= What is required =
Edit the lines from the one containing "a pretty good" through the one containing "absolute value as the BIA numbers are." by putting "monitor" in place of every "sensor", and return only those lines with nothing else changed.

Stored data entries
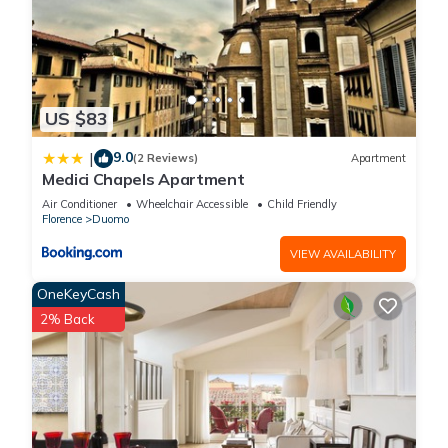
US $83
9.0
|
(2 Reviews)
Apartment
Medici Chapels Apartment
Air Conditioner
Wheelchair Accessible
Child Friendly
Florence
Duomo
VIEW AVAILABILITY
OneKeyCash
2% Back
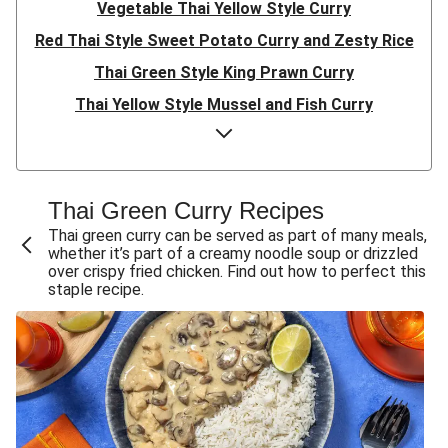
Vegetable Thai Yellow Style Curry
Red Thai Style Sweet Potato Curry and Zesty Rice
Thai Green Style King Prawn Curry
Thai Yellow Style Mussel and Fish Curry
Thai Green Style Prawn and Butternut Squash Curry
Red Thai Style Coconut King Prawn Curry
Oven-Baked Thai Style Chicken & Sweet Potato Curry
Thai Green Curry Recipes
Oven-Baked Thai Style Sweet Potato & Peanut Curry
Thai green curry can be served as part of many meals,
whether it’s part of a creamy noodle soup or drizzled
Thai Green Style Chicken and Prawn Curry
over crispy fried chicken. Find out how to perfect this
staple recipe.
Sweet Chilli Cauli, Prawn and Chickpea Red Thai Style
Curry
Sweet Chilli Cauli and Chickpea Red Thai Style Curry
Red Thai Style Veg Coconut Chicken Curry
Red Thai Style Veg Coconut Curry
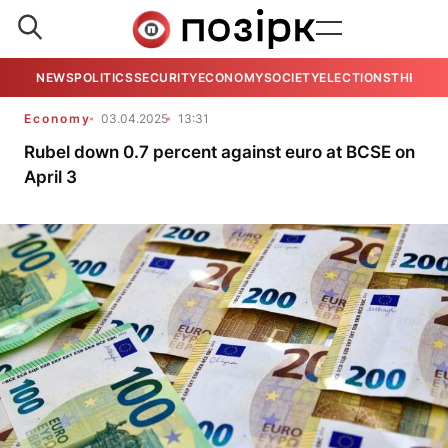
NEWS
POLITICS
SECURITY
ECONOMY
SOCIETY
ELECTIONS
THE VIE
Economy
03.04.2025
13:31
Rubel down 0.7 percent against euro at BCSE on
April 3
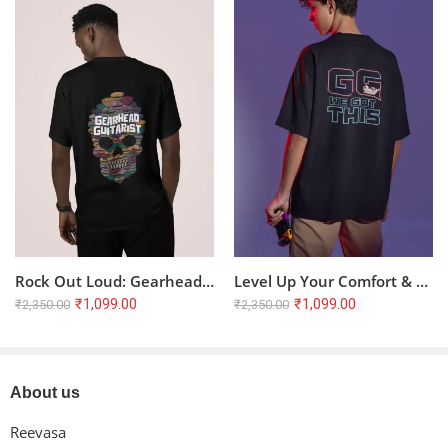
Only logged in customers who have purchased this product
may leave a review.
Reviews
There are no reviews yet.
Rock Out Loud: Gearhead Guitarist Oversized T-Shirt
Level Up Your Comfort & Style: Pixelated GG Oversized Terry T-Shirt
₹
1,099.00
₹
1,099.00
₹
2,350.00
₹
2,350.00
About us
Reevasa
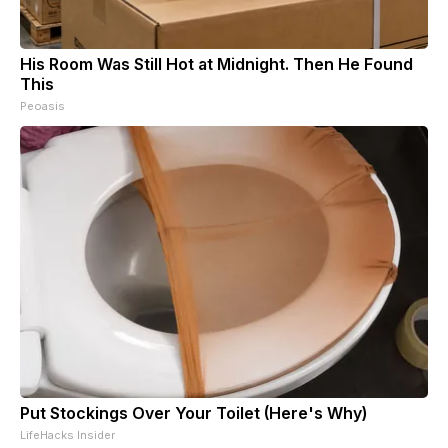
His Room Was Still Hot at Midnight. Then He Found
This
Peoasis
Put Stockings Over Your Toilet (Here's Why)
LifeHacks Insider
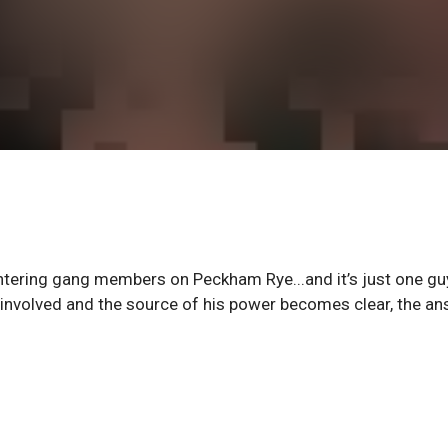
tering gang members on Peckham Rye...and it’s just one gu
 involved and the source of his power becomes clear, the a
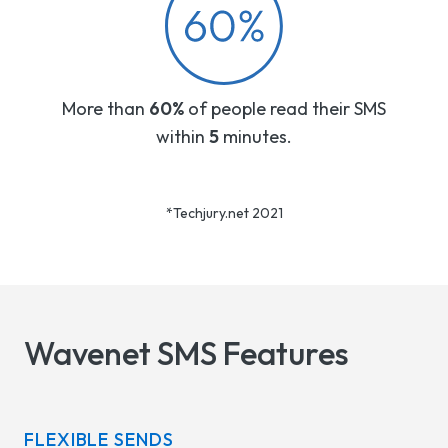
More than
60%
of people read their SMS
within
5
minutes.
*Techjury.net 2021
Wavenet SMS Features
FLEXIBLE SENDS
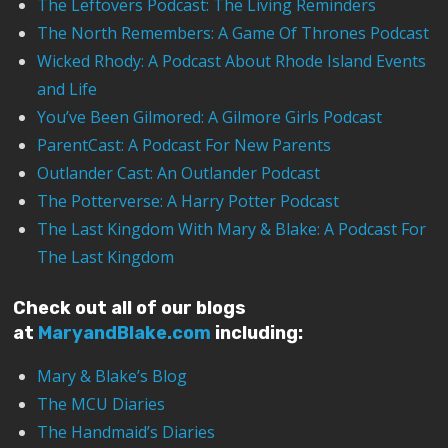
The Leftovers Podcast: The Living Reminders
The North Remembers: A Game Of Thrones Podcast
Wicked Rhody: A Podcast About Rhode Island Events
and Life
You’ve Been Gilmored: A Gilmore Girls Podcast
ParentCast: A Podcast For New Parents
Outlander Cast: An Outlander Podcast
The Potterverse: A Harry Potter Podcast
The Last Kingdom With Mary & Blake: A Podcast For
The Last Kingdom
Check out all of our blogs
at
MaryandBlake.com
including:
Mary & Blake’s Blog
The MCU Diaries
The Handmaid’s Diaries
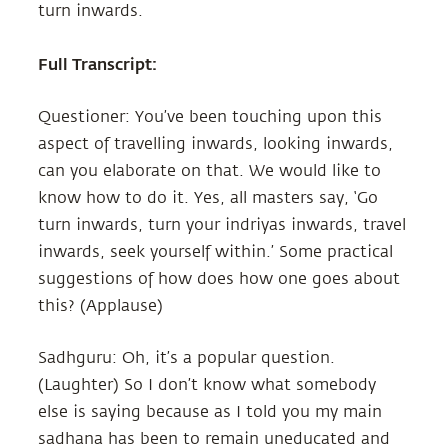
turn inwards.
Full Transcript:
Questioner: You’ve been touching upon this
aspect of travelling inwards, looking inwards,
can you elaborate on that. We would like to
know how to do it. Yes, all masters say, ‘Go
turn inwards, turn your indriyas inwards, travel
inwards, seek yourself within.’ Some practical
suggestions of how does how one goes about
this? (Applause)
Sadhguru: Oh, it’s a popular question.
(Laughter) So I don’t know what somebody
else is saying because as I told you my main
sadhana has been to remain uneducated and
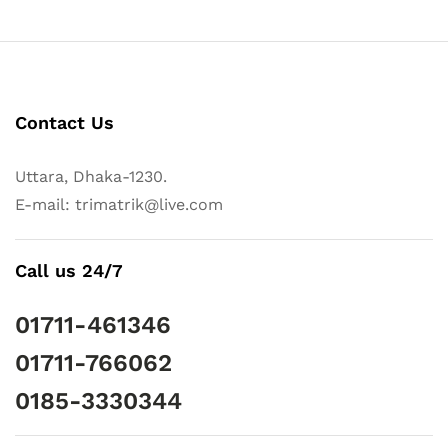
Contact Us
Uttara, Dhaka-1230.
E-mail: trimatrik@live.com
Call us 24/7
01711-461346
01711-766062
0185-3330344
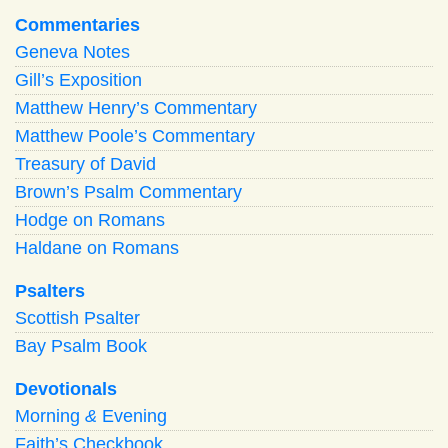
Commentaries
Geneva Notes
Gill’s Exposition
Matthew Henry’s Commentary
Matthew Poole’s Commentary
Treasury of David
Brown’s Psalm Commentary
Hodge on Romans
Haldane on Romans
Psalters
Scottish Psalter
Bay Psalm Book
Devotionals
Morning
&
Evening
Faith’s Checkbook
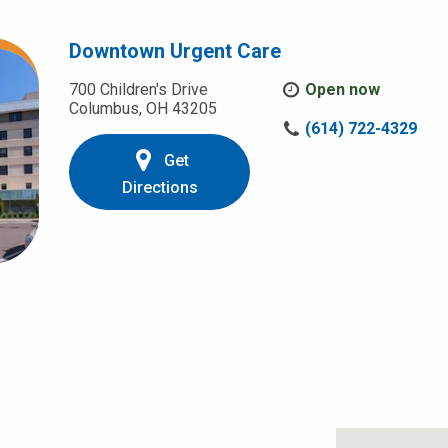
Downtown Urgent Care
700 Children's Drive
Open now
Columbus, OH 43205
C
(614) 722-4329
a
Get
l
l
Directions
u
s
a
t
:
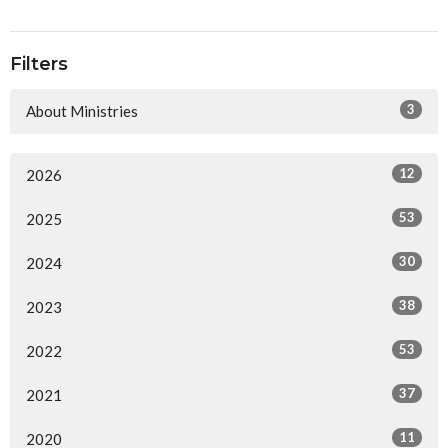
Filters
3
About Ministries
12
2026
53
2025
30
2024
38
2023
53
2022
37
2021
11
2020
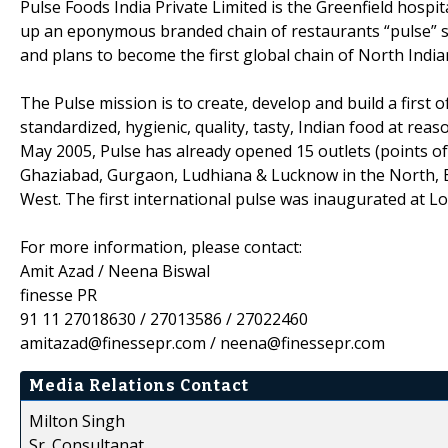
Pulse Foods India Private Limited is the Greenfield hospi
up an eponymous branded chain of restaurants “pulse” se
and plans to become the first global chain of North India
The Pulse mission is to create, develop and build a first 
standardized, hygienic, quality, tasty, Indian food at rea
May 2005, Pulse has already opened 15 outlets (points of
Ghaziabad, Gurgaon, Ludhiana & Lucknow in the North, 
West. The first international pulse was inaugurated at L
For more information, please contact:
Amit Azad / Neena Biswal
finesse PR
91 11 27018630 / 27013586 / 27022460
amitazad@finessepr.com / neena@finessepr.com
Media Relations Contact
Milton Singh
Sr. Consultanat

* * *

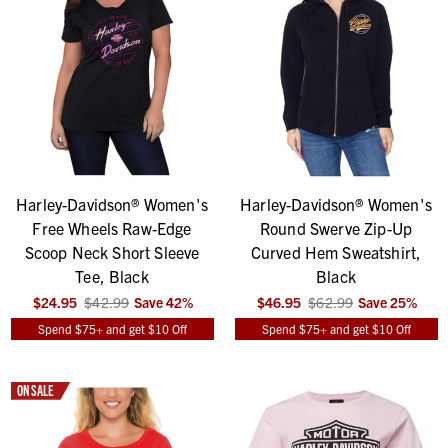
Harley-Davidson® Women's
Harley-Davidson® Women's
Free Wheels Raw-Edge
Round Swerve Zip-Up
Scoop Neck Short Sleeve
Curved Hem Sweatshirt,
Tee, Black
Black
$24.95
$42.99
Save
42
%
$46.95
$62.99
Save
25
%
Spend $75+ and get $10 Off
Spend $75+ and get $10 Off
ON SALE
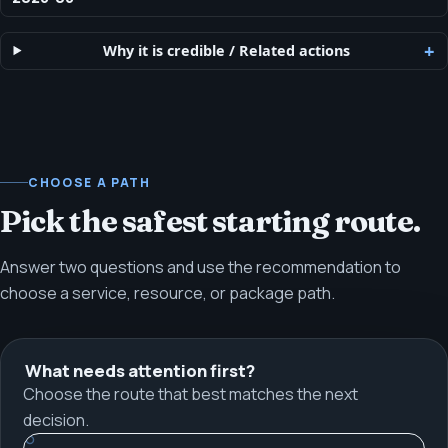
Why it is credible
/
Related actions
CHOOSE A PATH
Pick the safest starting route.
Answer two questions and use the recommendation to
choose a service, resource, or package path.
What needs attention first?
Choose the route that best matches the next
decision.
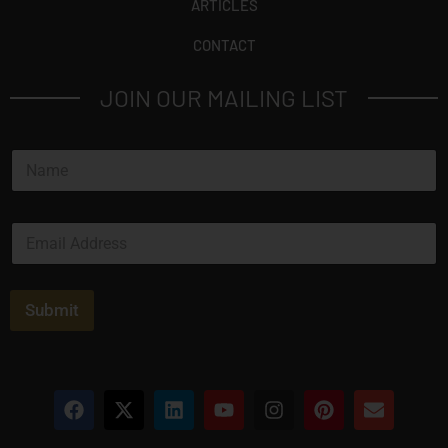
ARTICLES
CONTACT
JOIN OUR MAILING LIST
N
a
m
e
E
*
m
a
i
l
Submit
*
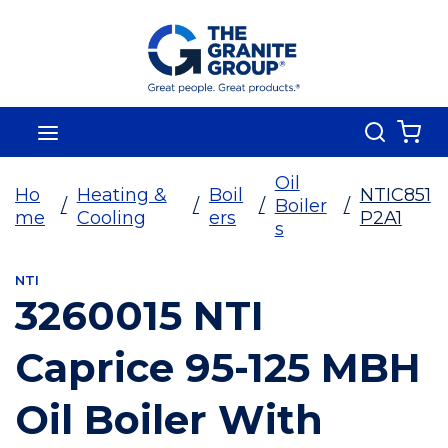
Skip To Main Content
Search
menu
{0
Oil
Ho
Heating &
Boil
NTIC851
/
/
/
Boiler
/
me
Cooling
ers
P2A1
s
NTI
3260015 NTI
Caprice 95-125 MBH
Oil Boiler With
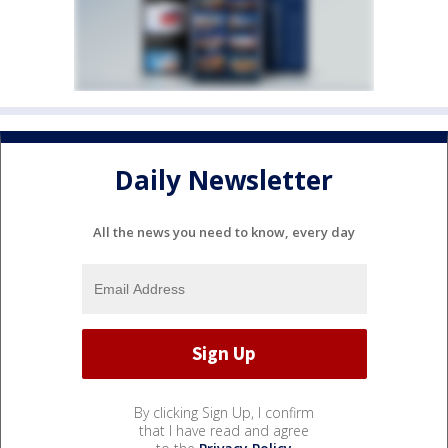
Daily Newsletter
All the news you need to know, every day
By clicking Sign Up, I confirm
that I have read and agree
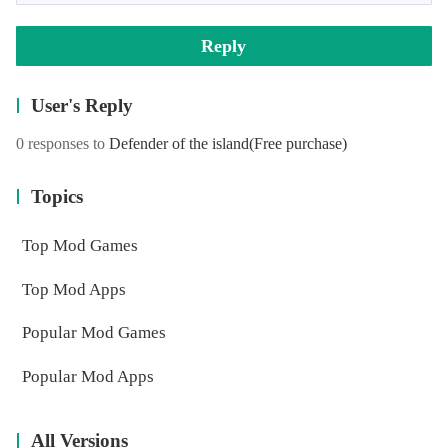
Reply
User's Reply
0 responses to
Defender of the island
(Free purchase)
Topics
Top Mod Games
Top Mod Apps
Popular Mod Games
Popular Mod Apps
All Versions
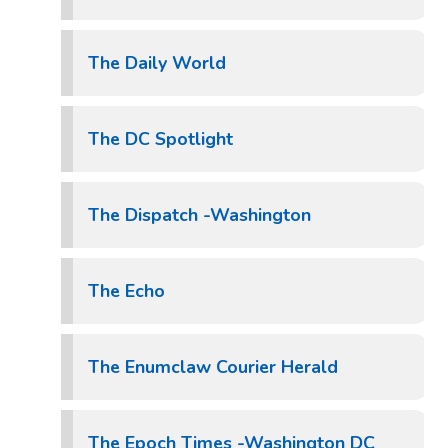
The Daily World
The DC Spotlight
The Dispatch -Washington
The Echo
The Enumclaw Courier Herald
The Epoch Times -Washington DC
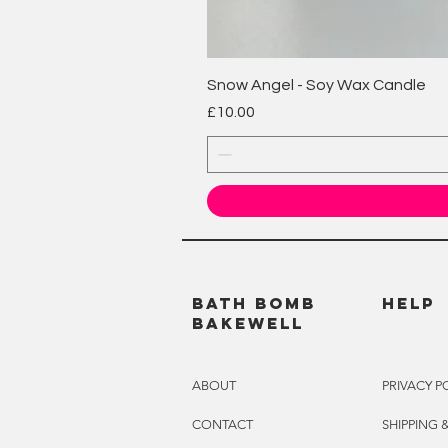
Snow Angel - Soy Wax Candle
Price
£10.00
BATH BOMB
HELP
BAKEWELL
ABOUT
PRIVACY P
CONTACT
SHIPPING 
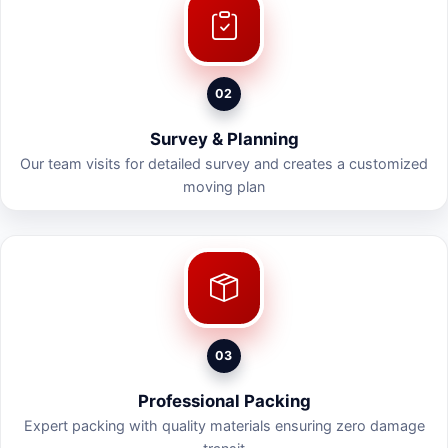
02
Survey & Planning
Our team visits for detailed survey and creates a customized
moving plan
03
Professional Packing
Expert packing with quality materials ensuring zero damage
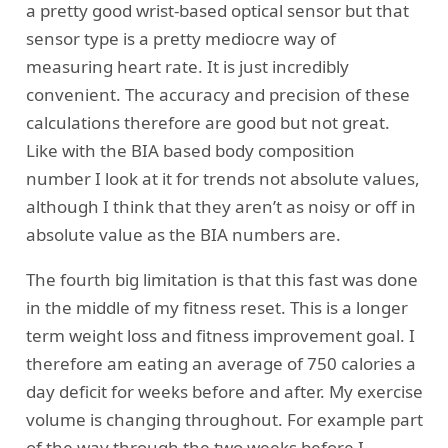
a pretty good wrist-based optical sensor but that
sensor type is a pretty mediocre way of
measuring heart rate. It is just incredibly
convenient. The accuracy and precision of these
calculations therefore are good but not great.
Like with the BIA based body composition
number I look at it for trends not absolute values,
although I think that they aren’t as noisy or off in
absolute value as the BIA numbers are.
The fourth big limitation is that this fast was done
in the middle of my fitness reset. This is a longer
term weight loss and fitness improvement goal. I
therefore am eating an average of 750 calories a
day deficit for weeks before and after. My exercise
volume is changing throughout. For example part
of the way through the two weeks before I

= Solution for this problem =
a pretty good wrist-based optical monitor but that
monitor type is a pretty mediocre way of
measuring heart rate. It is just incredibly
convenient. The accuracy and precision of these
calculations therefore are good but not great.
Like with the BIA based body composition
number I look at it for trends not absolute values,
although I think that they aren’t as noisy or off in
absolute value as the BIA numbers are.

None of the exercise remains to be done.